* _Your instructions_
Restrict the output to the lines below starting at the one that contains "Digitized H&E-stained tissue" and ending at the one that contains "Pathologic diagnosis: Glioblastoma.", and restate them word for word, both ends included.

==== Raw data ====

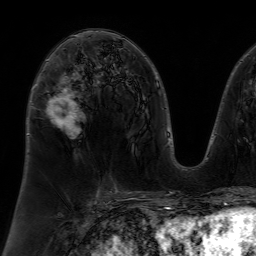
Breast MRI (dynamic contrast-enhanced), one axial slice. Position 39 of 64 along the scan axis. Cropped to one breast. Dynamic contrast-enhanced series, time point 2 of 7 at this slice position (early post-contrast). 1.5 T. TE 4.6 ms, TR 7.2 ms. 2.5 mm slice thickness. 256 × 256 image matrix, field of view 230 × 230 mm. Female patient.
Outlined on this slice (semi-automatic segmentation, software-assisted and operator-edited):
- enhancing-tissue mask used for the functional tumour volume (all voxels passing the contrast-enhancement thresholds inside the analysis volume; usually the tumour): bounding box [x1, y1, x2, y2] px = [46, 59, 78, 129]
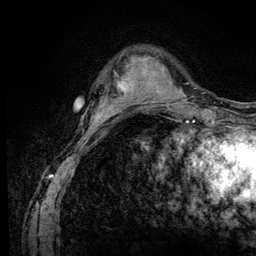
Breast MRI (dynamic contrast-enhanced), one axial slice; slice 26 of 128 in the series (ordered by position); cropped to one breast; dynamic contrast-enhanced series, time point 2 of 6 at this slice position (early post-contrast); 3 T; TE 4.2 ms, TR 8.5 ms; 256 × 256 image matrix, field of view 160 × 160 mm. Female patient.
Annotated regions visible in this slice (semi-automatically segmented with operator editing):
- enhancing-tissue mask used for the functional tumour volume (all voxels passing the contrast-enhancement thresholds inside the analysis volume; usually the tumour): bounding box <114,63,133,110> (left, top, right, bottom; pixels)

====
==== Raw data ====

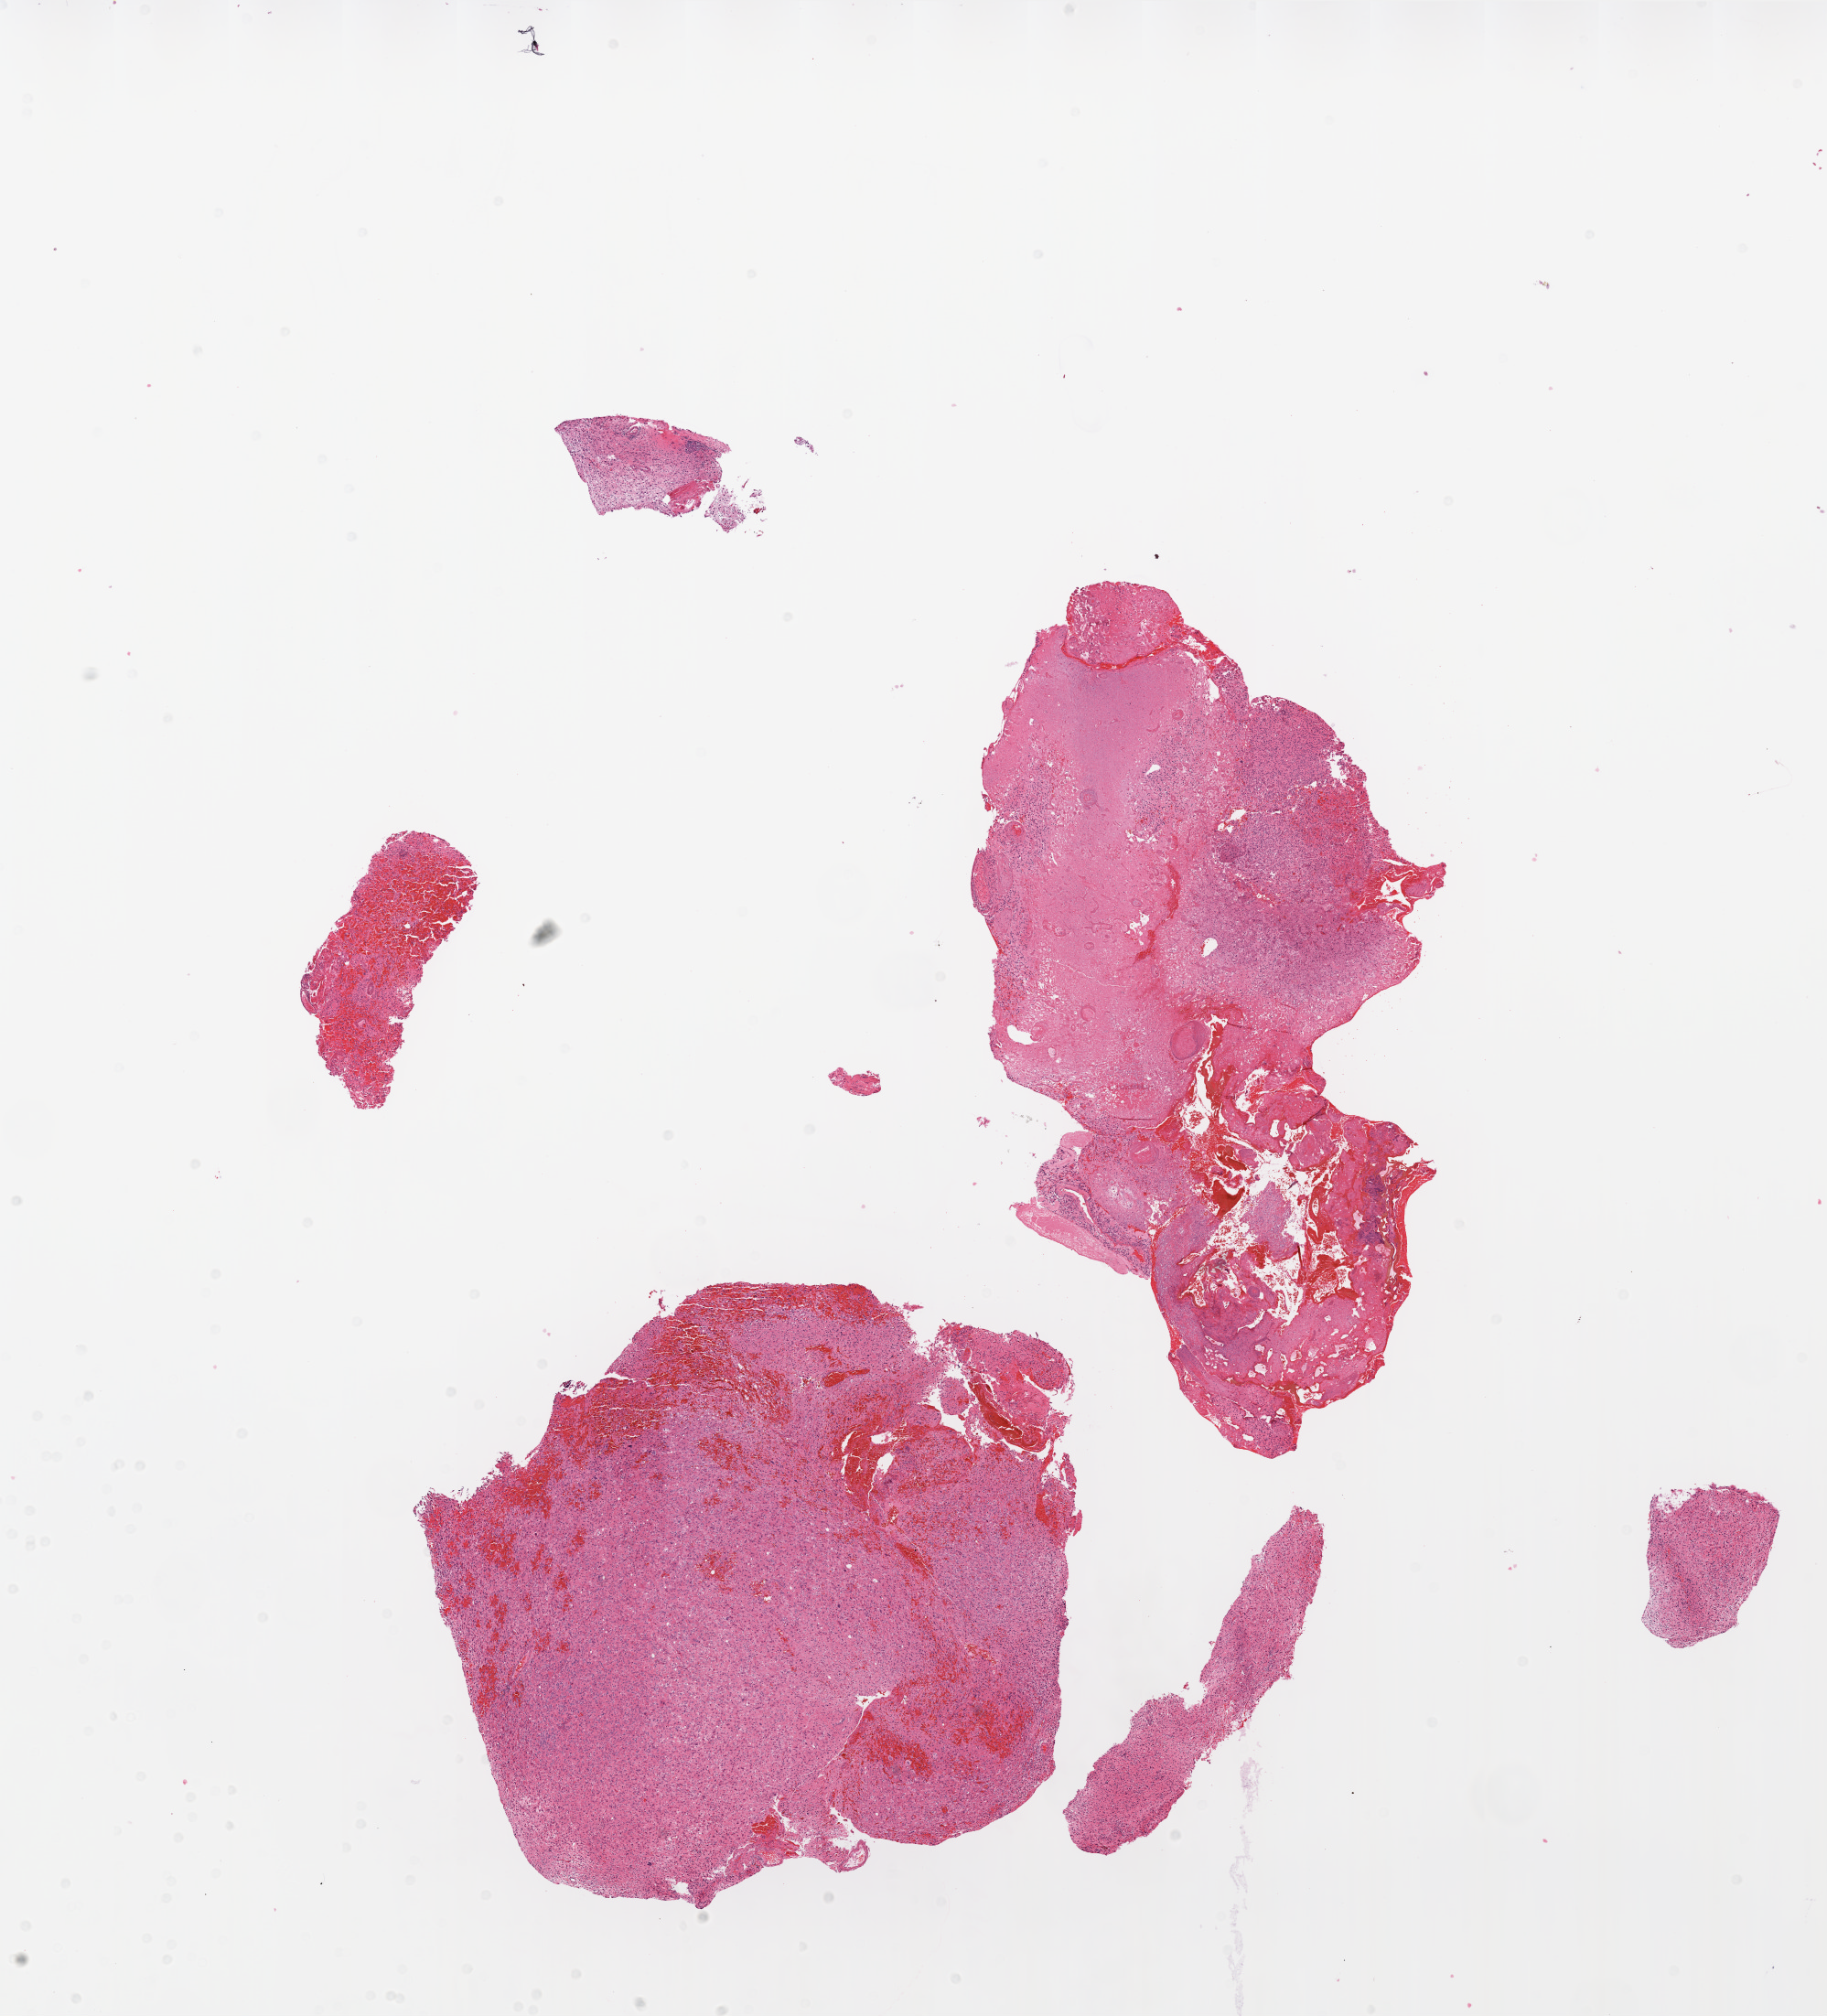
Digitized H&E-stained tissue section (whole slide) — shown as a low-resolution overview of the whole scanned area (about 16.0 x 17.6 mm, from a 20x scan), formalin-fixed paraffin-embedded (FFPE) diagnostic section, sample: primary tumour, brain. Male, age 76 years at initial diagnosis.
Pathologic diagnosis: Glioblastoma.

====
==== Raw data ====

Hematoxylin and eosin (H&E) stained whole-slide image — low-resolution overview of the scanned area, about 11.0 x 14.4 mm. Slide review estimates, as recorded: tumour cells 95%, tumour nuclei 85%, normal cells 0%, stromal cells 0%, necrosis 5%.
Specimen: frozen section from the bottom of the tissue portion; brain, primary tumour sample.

====

* _Your response_
Digitized H&E-stained tissue section (whole slide) — shown as a low-resolution overview of the whole scanned area (about 16.0 x 17.6 mm, from a 20x scan), formalin-fixed paraffin-embedded (FFPE) diagnostic section, sample: primary tumour, brain. Male, age 76 years at initial diagnosis.
Pathologic diagnosis: Glioblastoma.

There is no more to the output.